Cryptids Around? What Not To Do!

There are many people who claim to know the best way to deal with cryptids coming around your property. They tout the expert tag and give people advice that might not be the best course to take in dealing with this particular type of issue. The bottom line is that there are no experts and what works one time, might not work always. I don’t claim to be an expert, and I am constantly learning something new about the topic of cryptids. However; I do understand that when cryptids come around your property the dynamic changes greatly, and the situations presented can be very stressful. There are some things that you should consider heavily before you attempt the use of any method in an effort to keep cryptids away.

Get A Guard Dog – If you have cryptids coming around your home and you think that getting a guard dog is going to solve your problem you could be very mistaken. Adding a dog to your environment will not only add stress, but you could be issuing a death sentence to the dog itself. I’m not an expert on dogs, but I’m confident in what I have to relate on the subject. Any time you bring a dog into your environment there is going to be an adjustment period for you, and the animal. This applies to any animal that you bring into your home. The animal has to adjust to becoming familiar with the environment, you, and everything it comes into contact with. This can be stressful to the dog, you, your family, and any other pets you may already have in the home. When you add into the mix that you have cryptids coming around, things can get complicated real fast. This adjustment period creates a bottle neck of potential vulnerability for the dog.

There are many types of dogs, but the breeds commonly utilized for protective work and guarding are typically larger breeds. These tend to be German Sheppard’s, Dobermans, Rottweilers, Pit Bulls, and others from the working class of dogs. They are chosen due to size; natural protective ability, but dogs of all sizes have those same instincts. Historically; the larger, protective breeds seem to be the ones who have more difficulty in an environment where cryptids are present. I believe this might be directly related to their size, aggression capability, and when you combine those factors there is a greater threat level perception to the cryptid.

We all know that dogs mark their territory. This applies to both male and female dogs, and this should be a factor that any dog owner should consider when dealing with cryptids coming around the home. Largely; we don’t understand how cryptids form their territory, or establish their hierarchy within their own groups. We do know that dogs mark their territory in an effort to project their dominance to other dogs, and establish ownership over their territory. If some cryptids view this as a challenge to their dominance it stands to reason that they could fall back on the instinct to somehow establish that they are the king of the hill. Could this be a factor in why some dogs end up being killed by cryptids? This is a very complex idea due to the fact that there are reports of cryptids who seem to like some dog breeds. Is this a tolerance based on the premise of some sort of symbiotic relationship, or something we are not fully understanding about these creatures.
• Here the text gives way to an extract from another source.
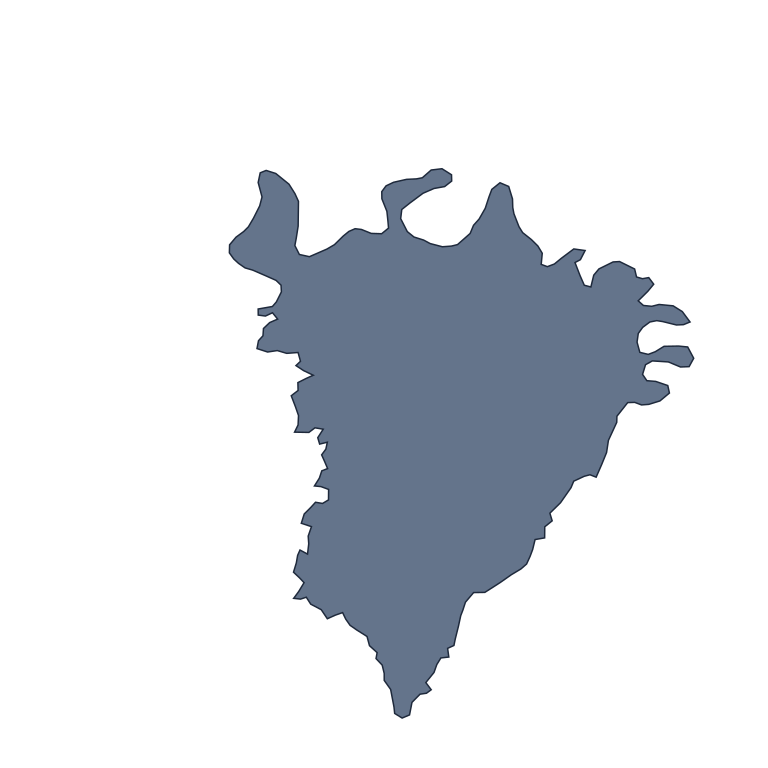 Verê, Paraná, Brazil, rotated 309°
{"feature_id": "56859067B42853932915842", "entity_name": "Verê", "entity_type": "district", "adm_level": 2, "iso_a3": "BRA", "parent_name": "Brazil", "parent_adm1": "Paraná", "projection": "albers", "projection_center": [-52.953, -25.848], "detail": "fine", "context": "isolated", "style": "filled", "palette": "slate", "viewbox_px": 768, "rotation_deg": 309, "n_neighbors": 0, "source": "geoboundaries", "source_scale": "gbopen_adm2", "svg_char_len": 3327}
<svg xmlns="http://www.w3.org/2000/svg" viewBox="0 0 768 768"><g transform="rotate(309 384 384)"><path d="M160.6,448.7L164.3,454.5L169.4,457.8L166.8,465.6L169.1,477.3L165.9,487.7L173.5,491.5L180.3,495.7L177.2,502.2L175.1,509.5L175.7,517.8L177.1,529.7L171.5,537.4L170.9,547.7L165.6,550.6L164.4,559.5L159.2,566.3L153.8,570.7L150.8,581.4L144.2,589.2L139.2,595.1L134.7,599.6L135.8,608.3L142.9,612.1L154.2,606.1L165.6,607.2L170.4,611.6L176.1,613.1L178.3,604.4L191.3,604.4L199.2,601.6L206.9,600.6L212.6,606.2L218.6,599.8L224.8,602.9L230.8,599.8L242.8,594.2L252.3,589.4L257.9,587.6L265.7,584.6L278.3,584.9L285.5,593.5L303.0,599.3L316.0,603.0L326.4,606.8L333.8,608.1L342.0,606.0L348.9,603.7L358.2,599.3L365.5,605.7L374.2,598.8L383.5,600.8L388.0,594.2L402.8,595.9L421.1,594.6L427.9,592.6L438.3,597.7L443.1,601.2L445.1,607.5L458.2,603.9L470.8,600.1L481.4,593.9L500.7,589.0L505.5,585.3L522.9,585.1L527.5,590.4L529.8,597.3L534.8,602.6L544.5,609.1L556.6,611.5L561.4,605.5L557.0,593.5L552.0,586.2L554.2,578.9L563.6,575.1L570.8,578.0L580.1,591.1L583.8,603.7L589.5,610.2L598.9,608.5L603.9,596.7L598.9,589.1L589.5,577.9L579.8,574.5L573.3,570.7L569.6,562.9L575.8,554.3L583.3,549.8L590.8,549.4L599.5,551.6L604.9,556.1L607.9,561.3L613.9,574.1L618.6,579.4L624.8,582.8L628.0,570.3L626.7,559.5L618.9,547.7L612.9,543.2L608.3,536.2L608.6,529.2L622.0,530.7L631.3,530.8L633.3,522.8L628.5,518.6L626.1,512.9L631.1,506.4L627.4,490.0L623.0,485.2L608.7,478.6L600.6,478.5L589.6,483.7L586.8,477.5L591.7,468.0L598.6,456.0L604.2,458.4L614.3,456.3L608.4,446.5L593.3,442.7L584.5,440.9L578.0,437.1L575.9,430.9L585.2,424.7L588.1,416.7L589.0,407.6L588.9,396.5L591.2,389.9L594.9,383.4L598.1,377.8L602.2,373.0L608.7,367.4L616.0,356.6L613.4,347.5L603.1,345.3L595.3,347.9L584.3,352.1L572.1,354.1L563.7,353.7L555.2,356.2L538.6,353.4L533.6,349.6L527.4,343.0L522.2,331.5L520.8,324.2L517.1,314.8L517.1,306.2L523.0,292.9L530.8,288.0L540.8,290.2L556.8,294.3L567.4,299.8L575.6,306.9L584.3,308.9L589.1,304.8L587.8,293.6L580.0,286.0L568.4,284.0L563.8,280.1L557.2,272.7L546.8,264.5L539.3,260.9L532.1,261.2L526.6,265.8L520.0,277.6L513.0,284.6L508.0,289.4L499.3,287.6L493.0,279.3L489.9,269.2L486.5,263.8L480.5,260.7L473.3,259.2L461.1,257.8L452.9,254.7L436.0,245.9L431.4,236.7L435.5,227.6L442.0,224.1L452.7,217.9L472.1,202.6L475.9,195.0L479.5,184.4L479.5,167.4L475.8,158.0L470.2,154.9L461.4,159.4L452.6,171.5L444.2,175.3L430.8,178.2L420.8,179.7L414.2,179.0L405.0,176.6L395.0,176.4L388.6,181.3L386.6,188.6L386.2,195.0L386.8,203.0L389.8,210.1L393.6,223.7L396.6,234.9L396.0,241.8L391.0,246.3L380.0,248.7L374.0,248.5L363.1,239.0L358.4,242.9L362.2,249.1L369.2,252.5L367.5,260.5L359.8,256.5L351.3,255.4L345.3,259.6L338.7,259.2L331.6,263.0L335.6,273.4L342.8,280.0L346.6,289.1L354.4,297.4L349.1,304.8L342.9,304.0L343.8,313.1L346.3,323.5L339.3,320.0L330.9,316.2L324.9,321.3L316.5,319.3L310.6,329.5L305.7,337.4L298.1,343.0L290.3,344.8L299.1,356.1L306.5,357.9L310.6,365.2L300.6,366.3L296.8,371.8L303.1,376.6L296.8,379.8L289.7,380.1L286.2,387.0L282.8,393.4L277.4,390.3L270.2,393.0L261.0,394.1L264.6,399.6L267.2,407.3L259.0,413.8L252.5,411.4L249.0,405.2L242.2,404.8L232.8,403.8L223.7,407.4L227.5,417.4L218.1,420.8L212.4,426.1L203.7,431.6L202.1,423.2L196.5,424.7L189.7,428.5L180.8,432.1L180.2,440.3L179.3,446.9L169.0,448.3L160.6,448.7Z" fill="#64748b" stroke="#1e293b" stroke-width="1.5"/></g></svg>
Shoot the Cryptid – Some might suggest that you should shoot at the cryptid to get it to go away. This is really a bad idea. As I have stated numerous times; firearms should only be used against cryptids as a last resort, and only when there is a direct real threat of death to a person. You may shoot at a cryptid that you can see, but what about the ones that you don’t see. We know that the majority of the time cryptids travel in pairs, or groups. Taking a shot at a cryptid could be a serious mistake. If you are at home and you shoot at one, at some point you are going to have to leave your home, and there are too many variables that can come in to play at that point. Not to mention that what if the cryptid your perceive isn’t a cryptid at all, but someone trying to play a joke on you. You could be shooting at a person, and that is a totally different scenario with it’s own set of consequences. Be responsible, get training, and follow firearm safety rules if you feel the need to have a firearm.

Mark Territory – Some researchers will tell you that marking the boundary of your property will help keep cryptids away. My opinion is that this is a bad idea. The suggestion is that you have an adult male urinate at different points along the property edge. We don’t know what this means to cryptids, and you could very well be issuing a challenge by doing this. That puts the person who urinated in that area in possible danger. There is little hard data to support that males are generally more prone to having a bad encounter with a cryptid, but looking at reports that have been collected it appears that could be true. In retrospect to that; some female researchers will urinate in an area in an effort to possibly attract cryptids to come in to a specific location. This is also a bad idea because we can never determine the intent of the cryptid, or the outcome of utilizing this method. From a logical standpoint; I would say that any time you tap into any animals’ primal instinct the unpredictability factor increases dramatically, and with that the danger factor increases as well. There are a lot of researchers who speculate about the true intent of cryptids and why they do the things they do, but no one really knows for sure the meaning of their actions.